Les jésuites –en collaboration avec des investisseurs ecclésiaux de nombreux pays– appellent les entreprises à renoncer à l'achat de minerais issus des fonds marins et à ne pas financer l'exploitation minière en eaux profondes.
Pourquoi les jésuites s’engagent-ils pour cette cause?
L’une de nos priorités mondiales est la transformation socio-écologique. En tant que jésuites, nous voulons contribuer à faire évoluer les conditions-cadres économiques afin de préserver la création et de répartir plus équitablement la prospérité. L’exploitation minière en eaux profondes cause des dommages massifs et irréversibles aux fonds marins et détruit des espèces entières. Les moyens de subsistance de nombreuses communautés côtières sont menacés. Tout ce qui affaiblit les océans réduit en outre leur capacité à agir comme puits de carbone contre le changement climatique.
De nombreux États et entreprises sont déjà dans les starting-blocks pour développer au plus vite l'exploitation minière en eaux profondes. C’est maintenant qu’il faut appuyer sur «pause» et mettre en place une réglementation stricte, avant que les faits ne soient accomplis.
Face à de tels défis écologiques, quelle est la responsabilité et quel est le rôle des Églises et des communautés religieuses?
Les Églises et les communautés religieuses sont présentes dans de nombreux pays: elles entendent ainsi les voix de ceux qui sont eux-mêmes directement touchés par les dommages écologiques ou les injustices. Leur responsabilité consiste à faire entendre ces voix et à défendre leur cause. Pour nous, en tant que croyants, écouter les «entendre les cris de la Terre et des pauvres» et y répondre n’est pas une option, cela fait partie de notre ADN.
Comment notre regard sur la nature change-t-il lorsque nous la considérons comme la création de Dieu?
Pour les croyants, le monde ne se compose pas simplement d’objets neutres: toutes les créatures ont une valeur intrinsèque et sont aimées de Dieu.

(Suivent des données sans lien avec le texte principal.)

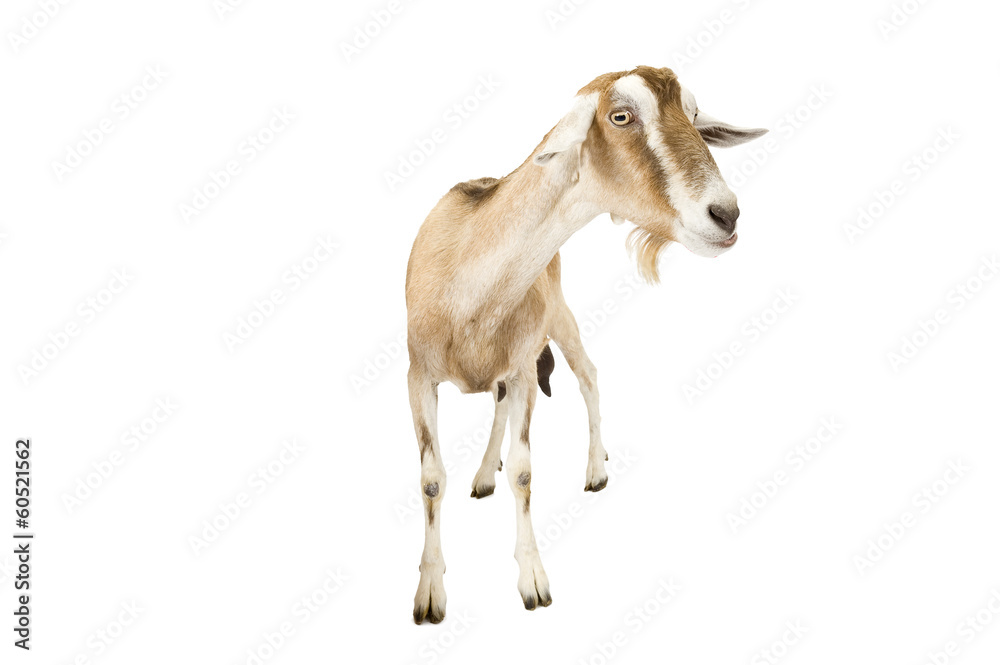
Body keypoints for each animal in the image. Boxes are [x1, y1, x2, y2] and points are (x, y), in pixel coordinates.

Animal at [405, 66, 767, 623]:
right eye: (620, 116)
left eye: (694, 114)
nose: (725, 216)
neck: (467, 283)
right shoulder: (418, 375)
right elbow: (430, 479)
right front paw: (429, 593)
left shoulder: (524, 367)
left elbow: (525, 472)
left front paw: (533, 581)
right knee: (500, 401)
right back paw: (484, 474)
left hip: (558, 319)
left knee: (588, 375)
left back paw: (594, 470)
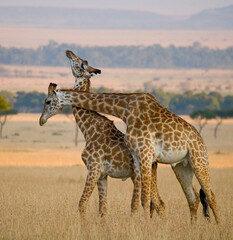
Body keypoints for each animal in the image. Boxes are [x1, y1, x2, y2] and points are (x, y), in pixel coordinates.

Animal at [39, 51, 164, 218]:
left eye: (47, 101)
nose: (41, 120)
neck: (89, 129)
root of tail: (155, 159)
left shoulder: (93, 168)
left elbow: (82, 204)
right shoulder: (102, 175)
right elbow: (102, 209)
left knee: (156, 204)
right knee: (157, 204)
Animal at [39, 79, 219, 223]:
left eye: (47, 101)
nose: (41, 120)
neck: (124, 109)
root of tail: (200, 139)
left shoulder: (141, 154)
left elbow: (143, 200)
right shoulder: (136, 158)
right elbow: (133, 202)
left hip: (199, 160)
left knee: (210, 195)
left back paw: (218, 227)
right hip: (181, 166)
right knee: (192, 198)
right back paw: (193, 227)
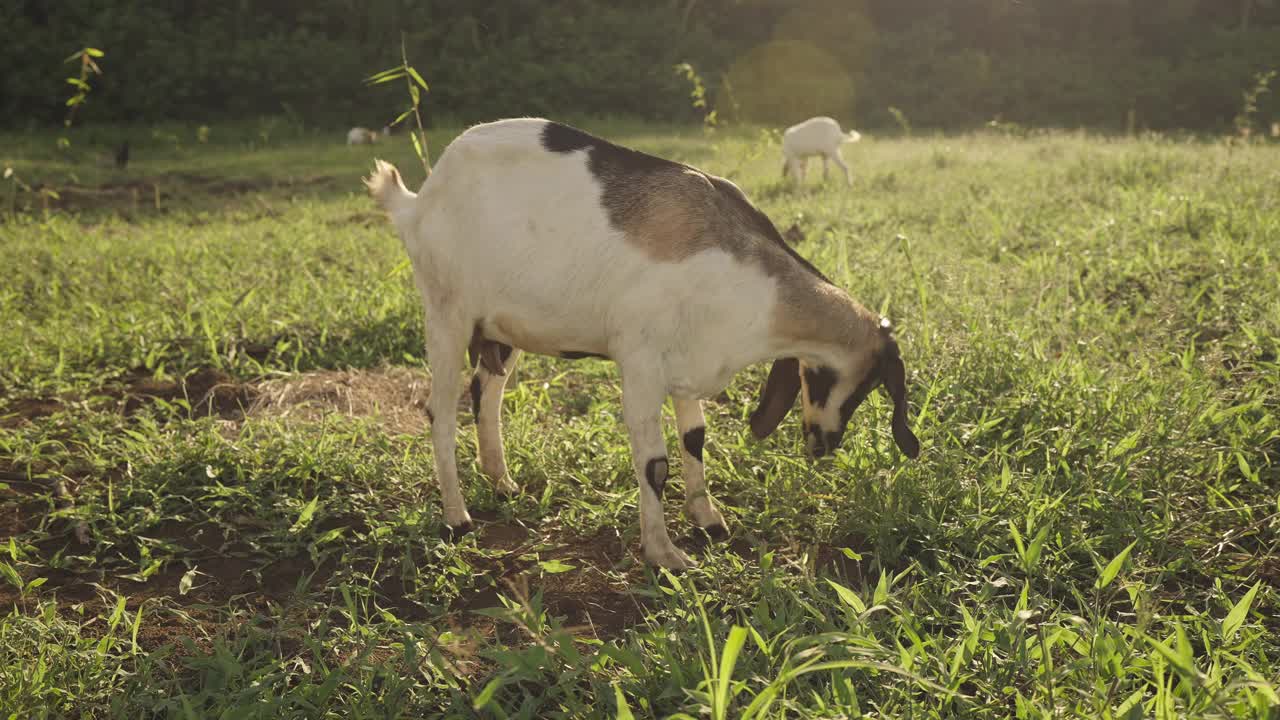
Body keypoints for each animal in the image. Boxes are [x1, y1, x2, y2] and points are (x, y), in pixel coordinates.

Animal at [368, 119, 921, 566]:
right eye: (861, 383)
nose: (824, 444)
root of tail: (419, 201)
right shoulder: (639, 362)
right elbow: (655, 464)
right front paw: (664, 554)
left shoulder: (689, 364)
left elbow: (695, 439)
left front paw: (709, 520)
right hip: (447, 313)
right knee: (441, 412)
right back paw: (456, 517)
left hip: (501, 327)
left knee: (487, 394)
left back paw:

Cette conviction suscite un profond respect et le désir de prendre soin d’elles. C’est précisément la mission que Dieu nous a confiée, à nous les humains, selon la Bible. Lorsque des régions entières, des écosystèmes ou des espèces sont détruits –aujourd’hui, près de 150 espèces disparaissent chaque jour en raison des activités humaines–, cela a également un lien avec notre relation à Dieu. Nous faisons partie d’une création merveilleuse, vivante et vulnérable. Voulons-nous traiter ce don divin qu’est notre vie de telle manière que nous détruisions la vie qui nous entoure, elle aussi créée par Dieu?
L’exploitation minière des grands fonds marins est-elle également une question de justice mondiale?
Comme dans de nombreux autres secteurs industriels, les bénéfices reviennent aux pays riches, tandis que les risques et les dommages sont principalement supportés par les pays les plus pauvres, les États côtiers et insulaires, qui ne participent pourtant guère aux décisions. À long terme, les conséquences sont mondiales, car tout le monde souffrira de l’aggravation du changement climatique et de la destruction des écosystèmes des grands fonds marins. À cela s'ajoute un transfert des coûts vers l'avenir: ce sont les générations futures qui paieront le prix de ce que nous faisons aujourd'hui au fond des océans. En d’autres termes: ce sont les pauvres et les générations futures qui sont les plus touchés et qui ne peuvent pas se défendre. Il est donc d'autant plus essentiel de se faire les porte-parole de leurs intérêts.
Pourquoi les jésuites mettent-ils précisément à profit leur rôle d’investisseurs ?
Avec de nombreux autres investisseurs, chrétiens dans ce cas précis, nous disposons d’un véritable levier pour susciter le changement. Sans investissements, l’exploitation minière en eaux profondes ne peut pas fonctionner, ce qui nous permet d’exercer une pression. Seuls, nous serions trop petits. Ensemble, j'espère que nous pourrons réellement faire avancer les choses.